Not covered here but you most likely will need it at one point preprocessing data and how to handle categorical data.
# convert from pandas dataframe to numpy array
X = simplified_df[['energy', 'volume', 'nsites']].values
y = simplified_df['energy_per_atom'].values
print(X.shape, y.shape)
print(X[:3], y[:3])
(6928, 3) (6928,) [[ -4.0645998 11.85276501 1. ] [-16.38209642 47.26415795 4. ] [ -8.18695876 23.61738783 2. ]] [-4.0645998 -4.0955241 -4.09347938]

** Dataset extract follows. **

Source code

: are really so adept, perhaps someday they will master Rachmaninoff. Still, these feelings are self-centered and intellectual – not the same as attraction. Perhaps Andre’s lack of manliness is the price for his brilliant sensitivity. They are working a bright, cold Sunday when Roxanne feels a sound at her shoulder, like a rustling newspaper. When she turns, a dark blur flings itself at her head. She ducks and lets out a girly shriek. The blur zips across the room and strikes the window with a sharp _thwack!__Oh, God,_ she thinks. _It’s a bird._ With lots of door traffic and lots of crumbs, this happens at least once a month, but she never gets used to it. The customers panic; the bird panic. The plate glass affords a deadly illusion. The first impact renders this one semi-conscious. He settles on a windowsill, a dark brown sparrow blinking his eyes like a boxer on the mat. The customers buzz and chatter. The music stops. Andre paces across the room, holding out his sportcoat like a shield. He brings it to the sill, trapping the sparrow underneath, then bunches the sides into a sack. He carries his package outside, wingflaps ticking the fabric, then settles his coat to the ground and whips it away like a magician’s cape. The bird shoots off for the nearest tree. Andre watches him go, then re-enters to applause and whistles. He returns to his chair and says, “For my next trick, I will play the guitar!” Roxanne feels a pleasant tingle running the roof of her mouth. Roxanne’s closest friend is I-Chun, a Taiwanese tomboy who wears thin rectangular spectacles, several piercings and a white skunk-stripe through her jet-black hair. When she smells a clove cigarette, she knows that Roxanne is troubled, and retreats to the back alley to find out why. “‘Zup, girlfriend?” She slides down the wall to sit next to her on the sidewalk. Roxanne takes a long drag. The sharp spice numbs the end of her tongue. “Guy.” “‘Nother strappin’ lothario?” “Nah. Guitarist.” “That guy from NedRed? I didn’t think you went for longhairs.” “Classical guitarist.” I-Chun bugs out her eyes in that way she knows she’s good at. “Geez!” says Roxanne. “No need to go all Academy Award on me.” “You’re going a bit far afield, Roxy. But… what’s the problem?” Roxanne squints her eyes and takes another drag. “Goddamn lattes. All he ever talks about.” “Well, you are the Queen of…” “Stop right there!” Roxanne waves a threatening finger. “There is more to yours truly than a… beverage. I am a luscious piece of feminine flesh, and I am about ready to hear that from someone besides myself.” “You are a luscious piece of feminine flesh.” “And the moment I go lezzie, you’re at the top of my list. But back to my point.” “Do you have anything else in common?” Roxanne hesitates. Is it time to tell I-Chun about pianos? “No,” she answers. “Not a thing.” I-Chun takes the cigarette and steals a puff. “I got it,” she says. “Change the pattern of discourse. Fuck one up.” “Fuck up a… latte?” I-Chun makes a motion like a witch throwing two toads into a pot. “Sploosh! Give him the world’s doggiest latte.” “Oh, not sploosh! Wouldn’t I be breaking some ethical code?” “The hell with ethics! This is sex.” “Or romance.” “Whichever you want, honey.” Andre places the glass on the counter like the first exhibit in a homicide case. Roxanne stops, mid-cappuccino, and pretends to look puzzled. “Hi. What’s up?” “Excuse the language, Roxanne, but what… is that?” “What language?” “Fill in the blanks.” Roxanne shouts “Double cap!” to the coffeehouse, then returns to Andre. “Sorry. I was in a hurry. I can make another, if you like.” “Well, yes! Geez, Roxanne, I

Very quick overview. Scikit learn provides a unified framework for working with machine learning algorithms. It includes classification, regression, clustering, dimensionality reduction, model tuning, pre and post processing of data.
Is that a lot? YES scikit learn is huge and you cannot expect to use and learn everything.

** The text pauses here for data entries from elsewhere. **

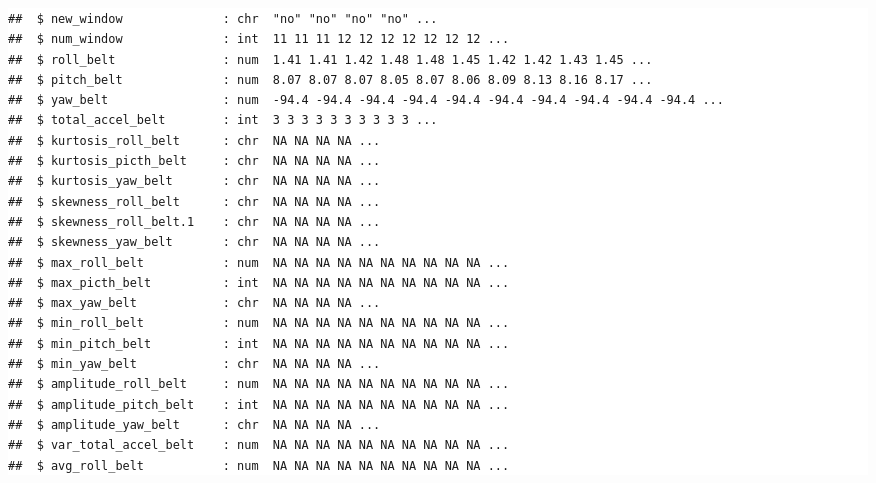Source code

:     ##  $ new_window              : chr  "no" "no" "no" "no" ...
    ##  $ num_window              : int  11 11 11 12 12 12 12 12 12 12 ...
    ##  $ roll_belt               : num  1.41 1.41 1.42 1.48 1.48 1.45 1.42 1.42 1.43 1.45 ...
    ##  $ pitch_belt              : num  8.07 8.07 8.07 8.05 8.07 8.06 8.09 8.13 8.16 8.17 ...
    ##  $ yaw_belt                : num  -94.4 -94.4 -94.4 -94.4 -94.4 -94.4 -94.4 -94.4 -94.4 -94.4 ...
    ##  $ total_accel_belt        : int  3 3 3 3 3 3 3 3 3 3 ...
    ##  $ kurtosis_roll_belt      : chr  NA NA NA NA ...
    ##  $ kurtosis_picth_belt     : chr  NA NA NA NA ...
    ##  $ kurtosis_yaw_belt       : chr  NA NA NA NA ...
    ##  $ skewness_roll_belt      : chr  NA NA NA NA ...
    ##  $ skewness_roll_belt.1    : chr  NA NA NA NA ...
    ##  $ skewness_yaw_belt       : chr  NA NA NA NA ...
    ##  $ max_roll_belt           : num  NA NA NA NA NA NA NA NA NA NA ...
    ##  $ max_picth_belt          : int  NA NA NA NA NA NA NA NA NA NA ...
    ##  $ max_yaw_belt            : chr  NA NA NA NA ...
    ##  $ min_roll_belt           : num  NA NA NA NA NA NA NA NA NA NA ...
    ##  $ min_pitch_belt          : int  NA NA NA NA NA NA NA NA NA NA ...
    ##  $ min_yaw_belt            : chr  NA NA NA NA ...
    ##  $ amplitude_roll_belt     : num  NA NA NA NA NA NA NA NA NA NA ...
    ##  $ amplitude_pitch_belt    : int  NA NA NA NA NA NA NA NA NA NA ...
    ##  $ amplitude_yaw_belt      : chr  NA NA NA NA ...
    ##  $ var_total_accel_belt    : num  NA NA NA NA NA NA NA NA NA NA ...
    ##  $ avg_roll_belt           : num  NA NA NA NA NA NA NA NA NA NA ...
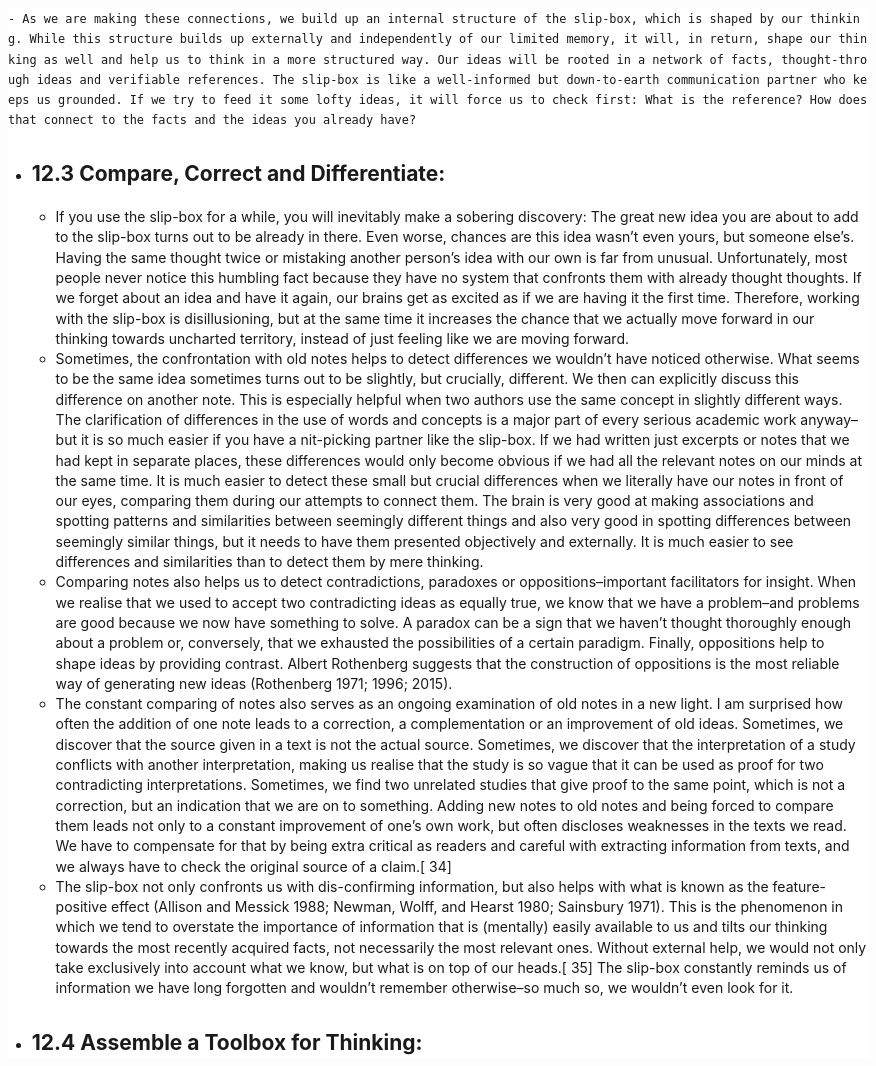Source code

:     - As we are making these connections, we build up an internal structure of the slip-box, which is shaped by our thinking. While this structure builds up externally and independently of our limited memory, it will, in return, shape our thinking as well and help us to think in a more structured way. Our ideas will be rooted in a network of facts, thought-through ideas and verifiable references. The slip-box is like a well-informed but down-to-earth communication partner who keeps us grounded. If we try to feed it some lofty ideas, it will force us to check first: What is the reference? How does that connect to the facts and the ideas you already have?
- ## 12.3 Compare, Correct and Differentiate:
    - If you use the slip-box for a while, you will inevitably make a sobering discovery: The great new idea you are about to add to the slip-box turns out to be already in there. Even worse, chances are this idea wasn’t even yours, but someone else’s. Having the same thought twice or mistaking another person’s idea with our own is far from unusual. Unfortunately, most people never notice this humbling fact because they have no system that confronts them with already thought thoughts. If we forget about an idea and have it again, our brains get as excited as if we are having it the first time. Therefore, working with the slip-box is disillusioning, but at the same time it increases the chance that we actually move forward in our thinking towards uncharted territory, instead of just feeling like we are moving forward.
    - Sometimes, the confrontation with old notes helps to detect differences we wouldn’t have noticed otherwise. What seems to be the same idea sometimes turns out to be slightly, but crucially, different. We then can explicitly discuss this difference on another note. This is especially helpful when two authors use the same concept in slightly different ways. The clarification of differences in the use of words and concepts is a major part of every serious academic work anyway–but it is so much easier if you have a nit-picking partner like the slip-box. If we had written just excerpts or notes that we had kept in separate places, these differences would only become obvious if we had all the relevant notes on our minds at the same time. It is much easier to detect these small but crucial differences when we literally have our notes in front of our eyes, comparing them during our attempts to connect them. The brain is very good at making associations and spotting patterns and similarities between seemingly different things and also very good in spotting differences between seemingly similar things, but it needs to have them presented objectively and externally. It is much easier to see differences and similarities than to detect them by mere thinking.
    - Comparing notes also helps us to detect contradictions, paradoxes or oppositions–important facilitators for insight. When we realise that we used to accept two contradicting ideas as equally true, we know that we have a problem–and problems are good because we now have something to solve. A paradox can be a sign that we haven’t thought thoroughly enough about a problem or, conversely, that we exhausted the possibilities of a certain paradigm. Finally, oppositions help to shape ideas by providing contrast. Albert Rothenberg suggests that the construction of oppositions is the most reliable way of generating new ideas (Rothenberg 1971; 1996; 2015).
    - The constant comparing of notes also serves as an ongoing examination of old notes in a new light. I am surprised how often the addition of one note leads to a correction, a complementation or an improvement of old ideas. Sometimes, we discover that the source given in a text is not the actual source. Sometimes, we discover that the interpretation of a study conflicts with another interpretation, making us realise that the study is so vague that it can be used as proof for two contradicting interpretations. Sometimes, we find two unrelated studies that give proof to the same point, which is not a correction, but an indication that we are on to something. Adding new notes to old notes and being forced to compare them leads not only to a constant improvement of one’s own work, but often discloses weaknesses in the texts we read. We have to compensate for that by being extra critical as readers and careful with extracting information from texts, and we always have to check the original source of a claim.[ 34]
    - The slip-box not only confronts us with dis-confirming information, but also helps with what is known as the feature-positive effect (Allison and Messick 1988; Newman, Wolff, and Hearst 1980; Sainsbury 1971). This is the phenomenon in which we tend to overstate the importance of information that is (mentally) easily available to us and tilts our thinking towards the most recently acquired facts, not necessarily the most relevant ones. Without external help, we would not only take exclusively into account what we know, but what is on top of our heads.[ 35] The slip-box constantly reminds us of information we have long forgotten and wouldn’t remember otherwise–so much so, we wouldn’t even look for it.
- ## 12.4 Assemble a Toolbox for Thinking:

The flow chart gives some good advice for which algorithms to use for your problem. See their flow chart
There are a ton of algoritms over 100! This is where sklearn really shines. All algorithms have the exact same api (this is the pseudocode).

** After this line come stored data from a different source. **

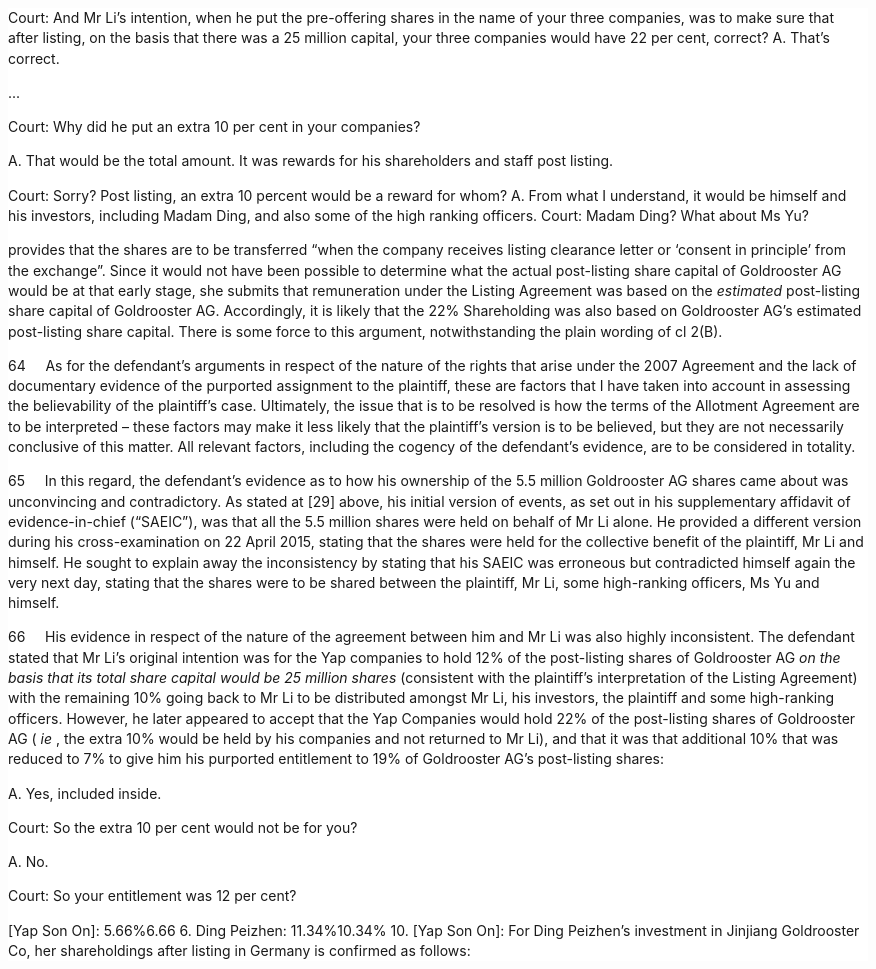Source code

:  Court: And Mr Li’s intention, when he put the pre-offering shares in the name of your three companies, was to make sure that after listing, on the basis that there was a 25 million capital, your three companies would have 22 per cent, correct? A. That’s correct. 

 ... 

 Court: Why did he put an extra 10 per cent in your companies? 

 A. That would be the total amount. It was rewards for his shareholders and staff post listing. 

 Court: Sorry? Post listing, an extra 10 percent would be a reward for whom? A. From what I understand, it would be himself and his investors, including Madam Ding, and also some of the high ranking officers. Court: Madam Ding? What about Ms Yu? 

provides that the shares are to be transferred “when the company receives listing clearance letter or ‘consent in principle’ from the exchange”. Since it would not have been possible to determine what the actual post-listing share capital of Goldrooster AG would be at that early stage, she submits that remuneration under the Listing Agreement was based on the _estimated_ post-listing share capital of Goldrooster AG. Accordingly, it is likely that the 22% Shareholding was also based on Goldrooster AG’s estimated post-listing share capital. There is some force to this argument, notwithstanding the plain wording of cl 2(B). 

64     As for the defendant’s arguments in respect of the nature of the rights that arise under the 2007 Agreement and the lack of documentary evidence of the purported assignment to the plaintiff, these are factors that I have taken into account in assessing the believability of the plaintiff’s case. Ultimately, the issue that is to be resolved is how the terms of the Allotment Agreement are to be interpreted – these factors may make it less likely that the plaintiff’s version is to be believed, but they are not necessarily conclusive of this matter. All relevant factors, including the cogency of the defendant’s evidence, are to be considered in totality. 

65     In this regard, the defendant’s evidence as to how his ownership of the 5.5 million Goldrooster AG shares came about was unconvincing and contradictory. As stated at [29] above, his initial version of events, as set out in his supplementary affidavit of evidence-in-chief (“SAEIC”), was that all the 5.5 million shares were held on behalf of Mr Li alone. He provided a different version during his cross-examination on 22 April 2015, stating that the shares were held for the collective benefit of the plaintiff, Mr Li and himself. He sought to explain away the inconsistency by stating that his SAEIC was erroneous but contradicted himself again the very next day, stating that the shares were to be shared between the plaintiff, Mr Li, some high-ranking officers, Ms Yu and himself. 

66     His evidence in respect of the nature of the agreement between him and Mr Li was also highly inconsistent. The defendant stated that Mr Li’s original intention was for the Yap companies to hold 12% of the post-listing shares of Goldrooster AG _on the basis that its total share capital would be 25 million shares_ (consistent with the plaintiff’s interpretation of the Listing Agreement) with the remaining 10% going back to Mr Li to be distributed amongst Mr Li, his investors, the plaintiff and some high-ranking officers. However, he later appeared to accept that the Yap Companies would hold 22% of the post-listing shares of Goldrooster AG ( _ie_ , the extra 10% would be held by his companies and not returned to Mr Li), and that it was that additional 10% that was reduced to 7% to give him his purported entitlement to 19% of Goldrooster AG’s post-listing shares: 


A. Yes, included inside. 

Court: So the extra 10 per cent would not be for you? 

A. No. 

Court: So your entitlement was 12 per cent? 


 [Yap Son On]: 5.66%6.66 6. Ding Peizhen: 11.34%10.34% 10. 
 [Yap Son On]: For Ding Peizhen’s investment in Jinjiang Goldrooster Co, her shareholdings after listing in Germany is confirmed as follows: 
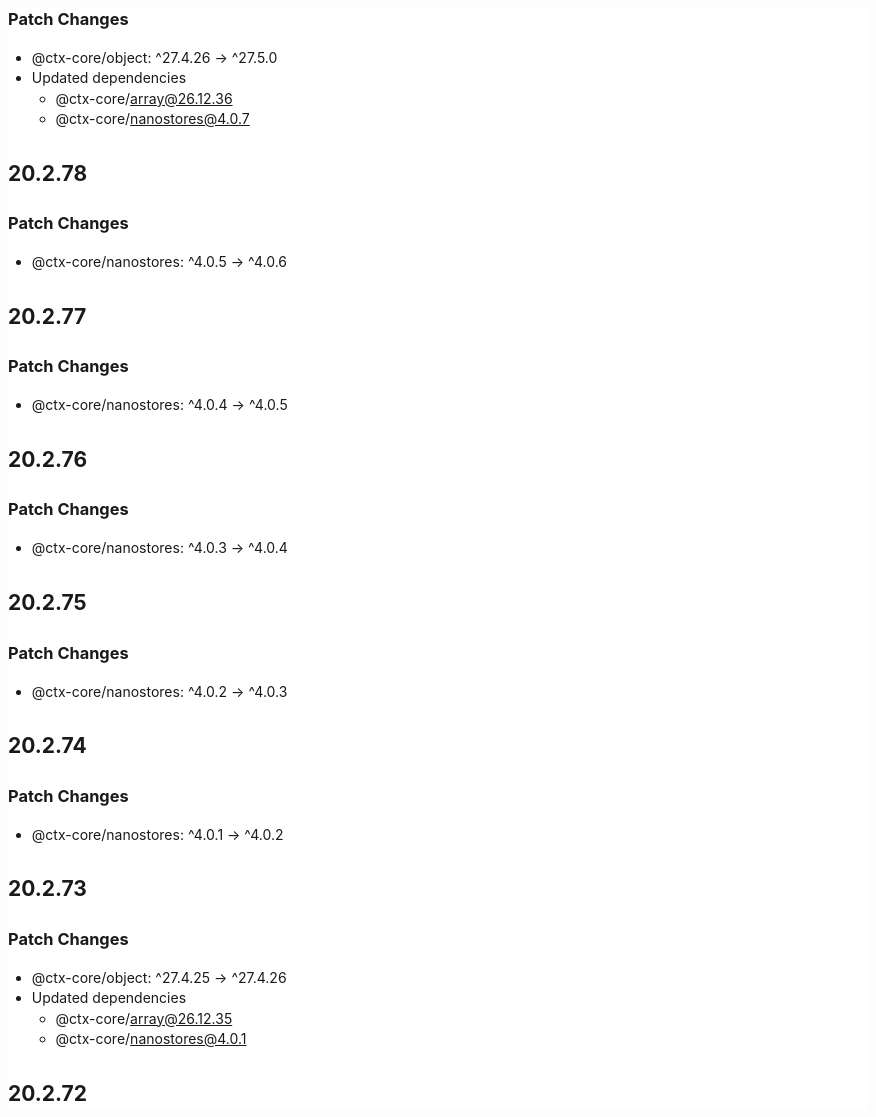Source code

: ### Patch Changes

- @ctx-core/object: ^27.4.26 -> ^27.5.0
- Updated dependencies
  - @ctx-core/array@26.12.36
  - @ctx-core/nanostores@4.0.7

## 20.2.78

### Patch Changes

- @ctx-core/nanostores: ^4.0.5 -> ^4.0.6

## 20.2.77

### Patch Changes

- @ctx-core/nanostores: ^4.0.4 -> ^4.0.5

## 20.2.76

### Patch Changes

- @ctx-core/nanostores: ^4.0.3 -> ^4.0.4

## 20.2.75

### Patch Changes

- @ctx-core/nanostores: ^4.0.2 -> ^4.0.3

## 20.2.74

### Patch Changes

- @ctx-core/nanostores: ^4.0.1 -> ^4.0.2

## 20.2.73

### Patch Changes

- @ctx-core/object: ^27.4.25 -> ^27.4.26
- Updated dependencies
  - @ctx-core/array@26.12.35
  - @ctx-core/nanostores@4.0.1

## 20.2.72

from sklearn import MyImportantModel
model = MyImportantModel()
model.fit(X, y)
Once you have fit
your model you can using is to predict future data.
y_predict = model.predict(X_predict)
We will be using a linear model to fit our data. Always start with the simplest model! That way you know what sort of improvement a complex one can get you.
# Lets use a simple linear model
from sklearn.linear_model import LinearRegression
model = LinearRegression()
from sklearn.model_selection import cross_val_predict
predicted = cross_val_predict(model, X, y, cv=10)
fig, ax = plt.subplots()
ax.scatter(y, predicted, edgecolors=(0, 0, 0))
ax.plot([y.min(), y.max()], [y.min(), y.max()], 'k--', lw=4)
ax.set_xlabel('Measured')
ax.set_ylabel('Predicted')
plt.show()
# lest do the cross validation by hand
import sklearn
X_train, X_test, y_train, y_test = sklearn.model_selection.train_test_split(X, y, test_size=0.1)
model = LinearRegression()
model.fit(X_train, y_train)
LinearRegression(copy_X=True, fit_intercept=True, n_jobs=1, normalize=False)
y_predict = model.predict(X_test)
# calculate mean square error
sklearn.metrics.mean_squared_error(y_test, y_predict)
1.5827284267819932